The hormones released from the hypothalamus in turn cause the pituitary gland to release stimulating hormones. These stimulating hormones cause the peripheral endocrine glands (thyroid, adrenals, ovaries and testes) to secrete their hormones (i.e. thyroxin, cortisone, estrogen, progesterone, and testosterone, to name a few). In this fashion, this system is controlled by negative feedback—i.e., as the blood level of a peripheral hormone (like thyroxin or testosterone) rises, it causes feedback to the hypothalamus and pituitary, signalling them to reduce their output of stimulatory releasing factors and hormones (Fig. 3).
Homeostasis and Aging
If our bodies were able to remain in perfect homeostasis from birth, further growth and development would not take place. Dilman believed that the shift of hypothalamic sensitivity to negative feedback is the mechanism which enables growth and development to occur. This is also a primary mechanism of aging and the diseases of aging. For example, in an infant, only minute amounts of testosterone are produced. If our bodies truly maintained a state of homeostasis, even these small amounts of hormone would be adequate to prevent the hypothalamus and pituitary from producing greater amounts of testosterone-stimulating releasing factors and hormones. If this were the case (not only with testosterone, but with all hormones), growth and development would never occur, and we would remain infants throughout our lives. Thus, throughout childhood and puberty, there is a constant shifting of homeostasis, resulting in growth and development.

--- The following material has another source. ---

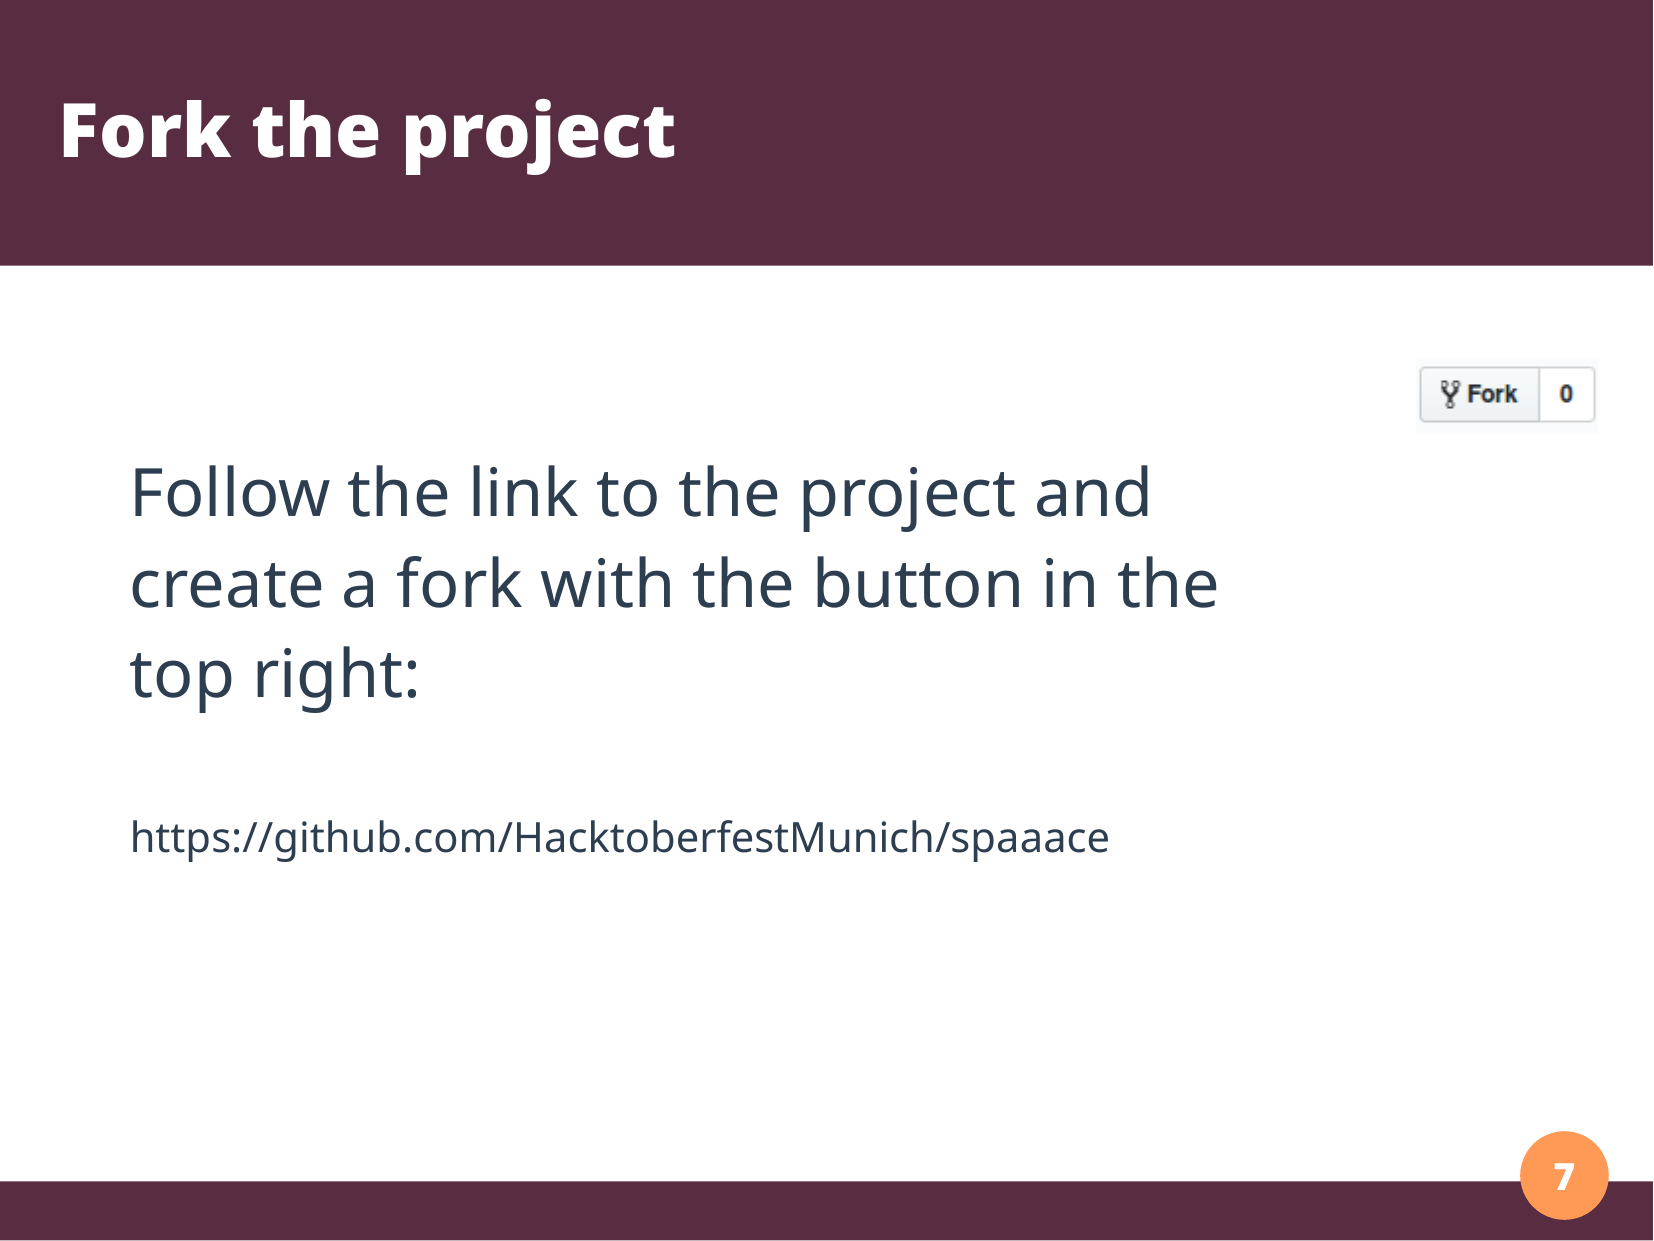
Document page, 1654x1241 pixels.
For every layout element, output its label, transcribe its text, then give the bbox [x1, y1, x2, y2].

list Follow the link to the project and create a fork with the button in the top right: https://github.com/HacktoberfestMunich/spaaace [58, 324, 1594, 1152]
picture [1416, 359, 1598, 433]
title Fork the project [58, 49, 1594, 207]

The problem is that once we have reached adulthood, there is no mechanism to shut off this progressive loss of hypothalamic sensitivity to feedback inhibition. Thus, the homeostatic balance—which appears to reach its optimum at ages 20-25—continues to shift, resulting in less-than-optimum levels of many hormones, and ultimately, the exhaustion of the peripheral endocrine glands due to their prolonged efforts to overcome the loss of hypothalamic sensitivity.
Hypothalamic Threshold
The following factors cause the hypothalamic threshold to rise with age: (1) reduced hypothalamic neurotransmitter levels (catecholamines and serotonin, in particular); (2) reduced quantity of hypothalamic hormone receptors (which may be caused partially by the drop in biogenic amine concentrations); (3) decline in the secretion of pineal gland hormones (melatonin and pineal polypeptide hormones); (4) fat accumulation; (5) reduced glucose; (6) accumulation of neuronal lesions produced by chronically elevated levels of cortisol due to prolonged stress; and (7) accumulation of cholesterol in plasma membranes of neurons.
Homeostats and Growth
Dilman believed that the three homeostatic systems which are involved in growth and development are: the adaptive (hypothalamic-pituitary-adrenal axis), reproductive (hypothalamic-pituitary-gonadal axis), and energy (hypothalamic-pituitary-thyroid axis) homeostats.

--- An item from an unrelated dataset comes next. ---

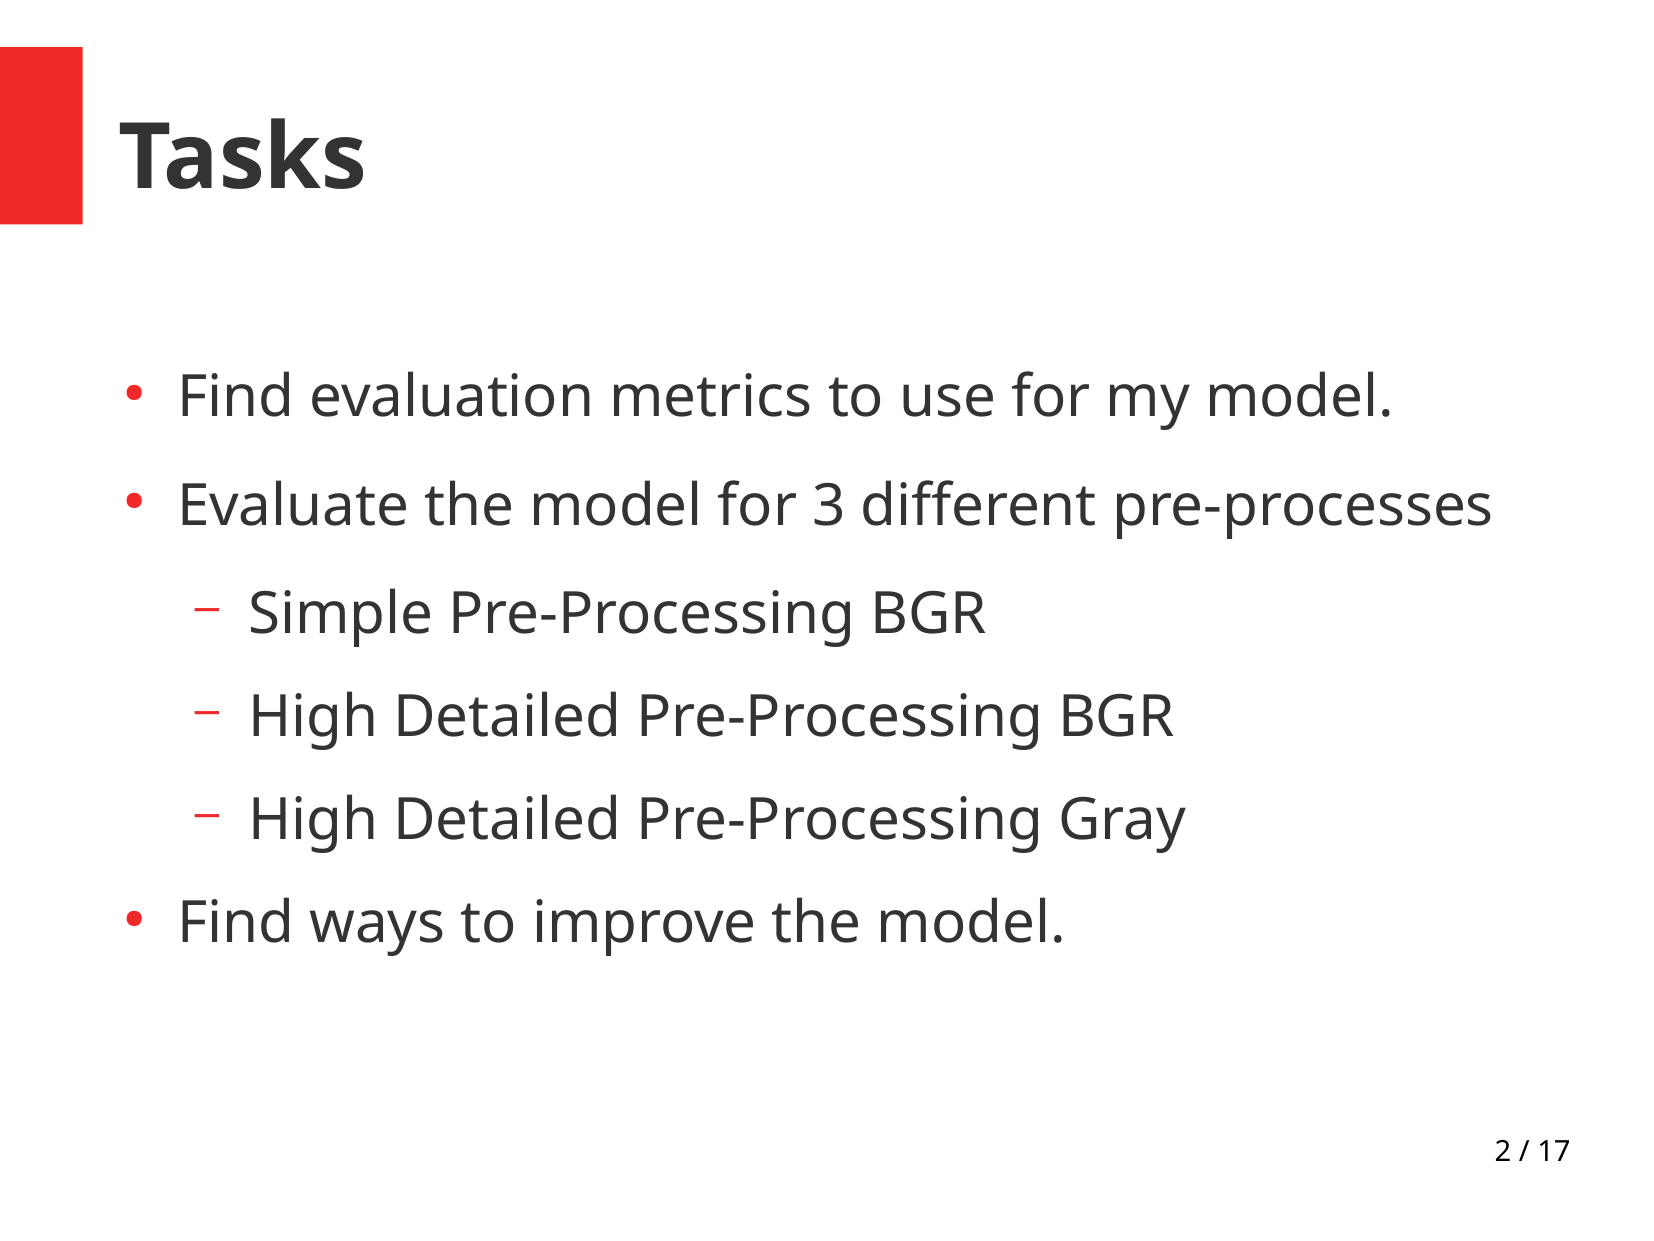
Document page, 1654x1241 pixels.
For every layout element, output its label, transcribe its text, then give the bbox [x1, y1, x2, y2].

list Find evaluation metrics to use for my model. Evaluate the model for 3 different pre-processes Simple Pre-Processing BGR High Detailed Pre-Processing BGR High Detailed Pre-Processing Gray Find ways to improve the model. [106, 354, 1524, 1074]
title Tasks [118, 49, 1571, 257]
chart [560, 553, 1094, 687]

I believe that another homeostat should be added to these three—the immune (pineal-hypothalamic-pituitary-thymus) homeostat. It is the breakdown or alteration in the functioning of these homeostats which causes the metabolic changes that characterize aging and the diseases of aging. Dilman intuitively determined that all of the diseases of aging are characterized by similar metabolic changes. The most prevalent of these changes include (1) reduction in glucose tolerance, (2) hyperinsulinemia, and (3) hyperlipidemia. Dilman’s theory provides a bold new theoretical foundation for the aging process itself, as well as concrete, clinically tested protocols for the treatment and prevention of the diseases of aging. A beauty of this theory is that it neither contradicts other more established theories of aging, nor is it mutually exclusive. Rather, it either incorporates or supplements other theories.